Regarding to the diamond ring thing: Most "old traditions" or "old traditional things" aren't actually old at all. In most cases, something that has been done for longer than you are alive counts as "old tradition", because we don't experience the past through history books and facts, but through our experience and through what adults told us when we grew up.

[–] tigeruppercut@lemmy.zip 2 points 19 hours ago (1 children)

There have definitely been studies linking breakfast to various positive lifestyle outcomes, but that doesn't mean you need 9 grapefruits and 4 bowls of kelloggs flakes.
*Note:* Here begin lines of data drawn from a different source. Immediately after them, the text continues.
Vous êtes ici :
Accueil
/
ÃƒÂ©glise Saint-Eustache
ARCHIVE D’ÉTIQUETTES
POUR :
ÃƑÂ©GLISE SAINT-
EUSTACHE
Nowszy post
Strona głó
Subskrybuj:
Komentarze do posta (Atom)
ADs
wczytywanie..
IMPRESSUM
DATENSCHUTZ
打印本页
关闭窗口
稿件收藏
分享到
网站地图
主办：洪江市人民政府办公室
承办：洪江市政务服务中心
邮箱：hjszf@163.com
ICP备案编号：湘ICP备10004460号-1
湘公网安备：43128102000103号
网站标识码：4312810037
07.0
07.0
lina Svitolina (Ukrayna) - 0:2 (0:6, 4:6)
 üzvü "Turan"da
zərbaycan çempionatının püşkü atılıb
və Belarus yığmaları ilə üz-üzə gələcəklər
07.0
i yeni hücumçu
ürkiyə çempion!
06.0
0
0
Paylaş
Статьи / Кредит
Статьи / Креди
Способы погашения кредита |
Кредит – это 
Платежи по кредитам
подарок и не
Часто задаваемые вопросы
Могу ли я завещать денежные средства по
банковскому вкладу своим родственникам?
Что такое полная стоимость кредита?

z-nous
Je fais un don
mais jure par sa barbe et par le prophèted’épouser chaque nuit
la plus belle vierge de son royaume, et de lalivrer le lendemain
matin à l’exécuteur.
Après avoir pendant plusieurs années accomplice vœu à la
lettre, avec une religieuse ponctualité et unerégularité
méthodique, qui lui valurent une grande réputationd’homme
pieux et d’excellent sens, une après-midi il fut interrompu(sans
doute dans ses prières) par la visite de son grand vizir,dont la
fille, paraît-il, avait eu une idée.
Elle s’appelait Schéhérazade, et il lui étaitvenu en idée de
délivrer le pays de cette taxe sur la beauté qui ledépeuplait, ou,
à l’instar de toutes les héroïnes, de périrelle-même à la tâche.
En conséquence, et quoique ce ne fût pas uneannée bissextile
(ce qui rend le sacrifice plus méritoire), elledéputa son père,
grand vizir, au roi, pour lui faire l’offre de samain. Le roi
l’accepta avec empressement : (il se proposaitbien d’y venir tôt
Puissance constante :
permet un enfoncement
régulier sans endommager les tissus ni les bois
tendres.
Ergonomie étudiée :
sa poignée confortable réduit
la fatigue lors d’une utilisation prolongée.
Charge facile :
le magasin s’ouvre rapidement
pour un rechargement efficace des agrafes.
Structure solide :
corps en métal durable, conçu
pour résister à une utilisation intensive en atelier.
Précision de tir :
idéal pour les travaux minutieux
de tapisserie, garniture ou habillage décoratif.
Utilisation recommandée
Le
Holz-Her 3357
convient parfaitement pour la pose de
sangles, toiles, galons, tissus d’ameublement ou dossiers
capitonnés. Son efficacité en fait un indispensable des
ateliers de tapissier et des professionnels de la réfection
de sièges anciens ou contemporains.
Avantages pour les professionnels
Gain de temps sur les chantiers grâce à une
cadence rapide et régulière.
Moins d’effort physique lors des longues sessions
I don't eat breakfast much myself but most of what I've run across has shown that it's beneficial.

https://pmc.ncbi.nlm.nih.gov/articles/PMC3737458/

[–] U7826391786239@lemmy.zip 2 points 16 hours ago

for kids i would agree, it makes sense that it's better to have breakfast than not--their brains and bodies are actively under construction and need all the macros. but for the remaining 60+ years of life, there are studies supporting the notion that breakfast is optional: https://www.healthline.com/nutrition/is-skipping-breakfast-bad#TOC_TITLE_HDR_2 all claims are cited

ultimately everyone should do what they want, but be skeptical of the "you must eat breakfast" claims bombarding everything everywhere, made by industries that have much to gain from everyone eating breakfast, and almost as much to lose from not everyone eating breakfast.